- **COMPITI**:
1. Nell'articolo sul voto del Senato per Minzolini, indica su quale base la Giunta per le Elezioni proponeva di dichiarare decaduto il senatore. Rispondi in una, due o tre frasi.
2. Prosegui l'articolo sul voto del Senato per Minzolini dal punto in cui si ferma.
━━━━━ ESTRATTO DELLA PAGINA
Minzolini “non beve la cicuta”: l’aula vota no alla decadenza

Con 137 sì, 94 no e 20 astenuti, il Senato ha approvato un ordine del giorno presentato da Forza Italia che respinge la proposta presentata dalla Giunta per le Elezioni di
dichiarare decaduto il senatore Augusto Minzolini, in applicazione della cosiddetta legge Severino, in seguito alla sentenza di condanna a due anni e sei mesi di reclusione per peculato, per l’uso indebito della carta di credito aziendale di cui aveva disponibilità come direttore del Tg 1. Poco prima che si procedesse alla votazione Minzolini aveva dichiarato: «Sono pronto a bere la cicuta… Del resto il mondo è pieno ingiustizie».

Minzolini: «La mia è una vicenda kafkiana»
━━━━━━━━━━
━━━━━ DATI DI INPUT
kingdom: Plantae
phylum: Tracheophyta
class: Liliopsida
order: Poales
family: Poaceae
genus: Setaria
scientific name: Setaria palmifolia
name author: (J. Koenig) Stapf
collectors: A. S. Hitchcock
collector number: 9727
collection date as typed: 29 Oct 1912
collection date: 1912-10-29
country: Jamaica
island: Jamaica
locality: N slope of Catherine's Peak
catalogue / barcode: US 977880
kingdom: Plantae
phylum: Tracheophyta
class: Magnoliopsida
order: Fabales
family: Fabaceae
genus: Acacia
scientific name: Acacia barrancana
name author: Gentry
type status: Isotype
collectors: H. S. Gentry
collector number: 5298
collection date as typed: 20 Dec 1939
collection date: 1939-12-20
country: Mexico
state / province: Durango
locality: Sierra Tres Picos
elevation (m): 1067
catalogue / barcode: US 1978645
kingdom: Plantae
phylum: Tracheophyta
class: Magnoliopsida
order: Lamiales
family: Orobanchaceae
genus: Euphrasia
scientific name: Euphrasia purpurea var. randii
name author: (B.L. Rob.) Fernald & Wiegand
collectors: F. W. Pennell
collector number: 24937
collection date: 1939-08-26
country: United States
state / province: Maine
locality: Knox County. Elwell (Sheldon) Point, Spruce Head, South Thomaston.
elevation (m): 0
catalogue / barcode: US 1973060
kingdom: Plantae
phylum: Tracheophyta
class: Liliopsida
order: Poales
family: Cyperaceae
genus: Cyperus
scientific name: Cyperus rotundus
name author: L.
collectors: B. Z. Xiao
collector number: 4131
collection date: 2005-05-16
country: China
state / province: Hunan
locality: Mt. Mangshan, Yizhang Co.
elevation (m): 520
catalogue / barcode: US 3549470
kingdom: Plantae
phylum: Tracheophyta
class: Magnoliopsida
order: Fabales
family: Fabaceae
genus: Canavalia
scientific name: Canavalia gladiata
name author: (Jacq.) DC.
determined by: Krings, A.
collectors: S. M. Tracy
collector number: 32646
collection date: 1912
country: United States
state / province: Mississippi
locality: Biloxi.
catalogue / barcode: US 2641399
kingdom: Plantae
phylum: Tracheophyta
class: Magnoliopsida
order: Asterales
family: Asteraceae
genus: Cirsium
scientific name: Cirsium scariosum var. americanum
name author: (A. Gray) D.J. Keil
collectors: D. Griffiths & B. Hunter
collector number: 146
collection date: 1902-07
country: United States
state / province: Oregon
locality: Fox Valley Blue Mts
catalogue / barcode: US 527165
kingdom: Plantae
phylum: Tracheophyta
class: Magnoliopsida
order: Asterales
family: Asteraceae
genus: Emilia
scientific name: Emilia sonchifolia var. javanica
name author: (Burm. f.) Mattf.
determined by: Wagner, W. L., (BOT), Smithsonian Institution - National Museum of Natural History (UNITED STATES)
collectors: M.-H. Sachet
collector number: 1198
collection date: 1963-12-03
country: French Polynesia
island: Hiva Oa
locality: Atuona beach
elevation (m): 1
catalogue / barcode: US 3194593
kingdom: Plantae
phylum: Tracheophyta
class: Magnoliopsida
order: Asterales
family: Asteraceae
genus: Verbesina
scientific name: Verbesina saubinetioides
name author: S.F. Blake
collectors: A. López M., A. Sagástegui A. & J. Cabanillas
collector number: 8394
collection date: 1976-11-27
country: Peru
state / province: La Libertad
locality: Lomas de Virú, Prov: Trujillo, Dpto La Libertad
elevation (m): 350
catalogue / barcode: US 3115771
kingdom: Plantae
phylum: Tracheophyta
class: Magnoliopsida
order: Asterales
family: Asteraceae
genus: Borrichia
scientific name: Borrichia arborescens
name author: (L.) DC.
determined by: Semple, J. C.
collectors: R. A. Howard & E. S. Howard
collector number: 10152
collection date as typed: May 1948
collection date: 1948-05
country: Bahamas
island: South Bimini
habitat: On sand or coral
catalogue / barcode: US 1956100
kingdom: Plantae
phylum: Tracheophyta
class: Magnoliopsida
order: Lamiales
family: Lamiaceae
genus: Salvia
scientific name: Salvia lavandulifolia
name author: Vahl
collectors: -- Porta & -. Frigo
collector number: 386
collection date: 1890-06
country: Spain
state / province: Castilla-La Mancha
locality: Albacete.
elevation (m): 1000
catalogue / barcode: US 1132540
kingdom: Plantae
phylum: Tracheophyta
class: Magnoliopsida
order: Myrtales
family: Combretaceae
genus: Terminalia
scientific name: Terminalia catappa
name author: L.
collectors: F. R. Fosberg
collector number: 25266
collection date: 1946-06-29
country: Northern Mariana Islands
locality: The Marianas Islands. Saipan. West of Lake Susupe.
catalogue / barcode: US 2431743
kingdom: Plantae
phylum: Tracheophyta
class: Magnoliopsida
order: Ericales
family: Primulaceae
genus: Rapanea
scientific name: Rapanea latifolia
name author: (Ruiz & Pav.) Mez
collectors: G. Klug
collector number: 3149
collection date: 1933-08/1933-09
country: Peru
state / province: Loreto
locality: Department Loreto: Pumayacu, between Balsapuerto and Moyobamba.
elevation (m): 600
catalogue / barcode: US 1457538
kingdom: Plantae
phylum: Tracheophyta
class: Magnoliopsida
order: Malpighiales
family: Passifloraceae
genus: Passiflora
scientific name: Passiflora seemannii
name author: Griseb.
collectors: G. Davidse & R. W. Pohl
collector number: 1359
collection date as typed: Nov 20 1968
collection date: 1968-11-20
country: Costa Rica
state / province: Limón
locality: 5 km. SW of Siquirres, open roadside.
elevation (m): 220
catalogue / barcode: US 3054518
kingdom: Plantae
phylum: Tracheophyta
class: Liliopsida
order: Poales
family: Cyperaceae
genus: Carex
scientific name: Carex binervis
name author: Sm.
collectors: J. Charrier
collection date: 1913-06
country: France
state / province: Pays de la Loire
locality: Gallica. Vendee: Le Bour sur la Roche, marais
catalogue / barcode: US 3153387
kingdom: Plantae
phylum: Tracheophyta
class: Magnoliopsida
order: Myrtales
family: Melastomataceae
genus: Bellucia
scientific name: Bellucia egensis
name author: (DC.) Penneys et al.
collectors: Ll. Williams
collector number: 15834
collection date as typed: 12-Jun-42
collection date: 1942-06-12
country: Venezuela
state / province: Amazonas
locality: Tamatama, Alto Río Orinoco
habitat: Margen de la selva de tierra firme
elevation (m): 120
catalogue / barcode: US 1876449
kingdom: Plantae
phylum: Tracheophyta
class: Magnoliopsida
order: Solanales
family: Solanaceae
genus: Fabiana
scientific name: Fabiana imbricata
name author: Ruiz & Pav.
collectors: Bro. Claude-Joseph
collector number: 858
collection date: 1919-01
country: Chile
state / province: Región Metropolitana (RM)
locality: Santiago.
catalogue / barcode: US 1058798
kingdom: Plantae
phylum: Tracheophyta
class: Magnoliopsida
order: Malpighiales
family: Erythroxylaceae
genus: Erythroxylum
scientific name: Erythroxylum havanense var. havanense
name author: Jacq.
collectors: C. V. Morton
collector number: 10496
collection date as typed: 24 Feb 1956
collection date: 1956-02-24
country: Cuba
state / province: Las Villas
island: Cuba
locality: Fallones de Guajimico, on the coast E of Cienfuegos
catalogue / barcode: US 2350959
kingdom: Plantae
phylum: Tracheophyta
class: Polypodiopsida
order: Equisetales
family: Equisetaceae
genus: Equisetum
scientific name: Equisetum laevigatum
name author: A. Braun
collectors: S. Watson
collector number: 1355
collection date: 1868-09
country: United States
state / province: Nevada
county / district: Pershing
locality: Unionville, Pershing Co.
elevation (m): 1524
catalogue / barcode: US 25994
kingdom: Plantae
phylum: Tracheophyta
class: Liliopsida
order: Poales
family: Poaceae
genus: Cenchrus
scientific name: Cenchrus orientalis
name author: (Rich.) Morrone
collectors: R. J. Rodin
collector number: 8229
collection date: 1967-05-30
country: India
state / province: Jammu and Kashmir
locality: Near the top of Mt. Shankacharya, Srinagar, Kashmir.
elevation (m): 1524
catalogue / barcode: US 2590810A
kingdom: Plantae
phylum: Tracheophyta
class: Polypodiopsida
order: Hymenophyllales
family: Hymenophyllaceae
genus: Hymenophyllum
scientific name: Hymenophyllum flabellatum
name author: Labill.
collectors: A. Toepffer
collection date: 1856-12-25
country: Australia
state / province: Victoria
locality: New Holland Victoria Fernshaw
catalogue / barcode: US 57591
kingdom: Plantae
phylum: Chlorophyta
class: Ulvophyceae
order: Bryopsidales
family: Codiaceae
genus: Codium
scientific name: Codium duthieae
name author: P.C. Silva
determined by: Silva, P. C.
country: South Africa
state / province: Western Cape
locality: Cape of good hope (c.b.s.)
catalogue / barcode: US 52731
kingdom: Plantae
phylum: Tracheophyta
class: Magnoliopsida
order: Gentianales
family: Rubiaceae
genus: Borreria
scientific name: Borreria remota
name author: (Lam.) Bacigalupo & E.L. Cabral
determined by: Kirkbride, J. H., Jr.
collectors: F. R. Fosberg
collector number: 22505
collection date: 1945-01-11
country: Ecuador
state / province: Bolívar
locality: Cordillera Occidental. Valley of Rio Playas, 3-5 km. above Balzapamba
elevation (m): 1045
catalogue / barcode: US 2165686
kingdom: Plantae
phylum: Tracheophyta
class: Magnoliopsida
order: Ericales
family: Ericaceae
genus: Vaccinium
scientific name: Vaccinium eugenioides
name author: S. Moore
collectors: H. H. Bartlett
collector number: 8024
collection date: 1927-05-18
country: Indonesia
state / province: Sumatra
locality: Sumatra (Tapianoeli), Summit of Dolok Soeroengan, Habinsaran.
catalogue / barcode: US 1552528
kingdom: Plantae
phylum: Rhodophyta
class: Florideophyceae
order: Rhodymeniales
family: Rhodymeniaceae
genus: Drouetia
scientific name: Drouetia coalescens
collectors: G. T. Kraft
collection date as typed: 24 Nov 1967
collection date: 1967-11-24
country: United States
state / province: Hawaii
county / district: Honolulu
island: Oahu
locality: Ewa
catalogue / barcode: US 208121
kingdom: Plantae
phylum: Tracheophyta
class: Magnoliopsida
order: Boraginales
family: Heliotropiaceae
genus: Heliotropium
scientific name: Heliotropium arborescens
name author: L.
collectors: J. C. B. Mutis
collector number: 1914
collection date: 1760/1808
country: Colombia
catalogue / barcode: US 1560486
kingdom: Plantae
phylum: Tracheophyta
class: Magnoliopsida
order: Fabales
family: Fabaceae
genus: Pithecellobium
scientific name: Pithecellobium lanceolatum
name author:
━━━━━━━━━━
- **RISPOSTE**:
1. La Giunta proponeva la decadenza in applicazione della cosiddetta legge Severino, dopo la condanna di Minzolini a due anni e sei mesi di reclusione per peculato. La condanna riguardava l'uso indebito della carta di credito aziendale, di cui il senatore disponeva come direttore del Tg 1.

2.
Lo aveva detto a conclusione del del suo intervento in Aula, a palazzo Madama. «Qualunque sia l’esito del voto – aveva anche detto – rassegnerò le dimissioni dal senatore. Lo farò dopo, però, non prima. Io ritengo di essere vittima di una vicenda kafkiana, che ti fa perdere fiducia nella giustizia. La vicenda giudiziaria in cui sono coinvolto ha dell’incredibile», ha detto difendendo le sue ragioni e definendo un ”calvario” quello che ha vissuto. 

«Non me l’spettavo, davo per scontata la mia decadenza»

“Non me l’aspettavo, davo per scontato il voto sulla mia decadenza…”, ha detto Minzolini dopo il voto. L’ex direttore del Tg1 si dice meravigliato per i 137 sì e racconta di aver avuto la solidarietà anche di vari parlamentari del Pd e dei cinque stelle. Mentre parla con i giornalisti nel ‘Transatlantico’ di palazzo Madama arriva il senatore dem, Massimo Mucchetti, che gli stringe la mano e lo bacia: ”Complimenti, Minzolini! La nostra linea era per la libertà di coscienza, io ho votato per il no alla decadenza”. ”Mi sono mantenuto, avrei potuto dire molto di più sulle ingiustizie subite, non me l’aspettavo questo voto…”, continua a ripetere.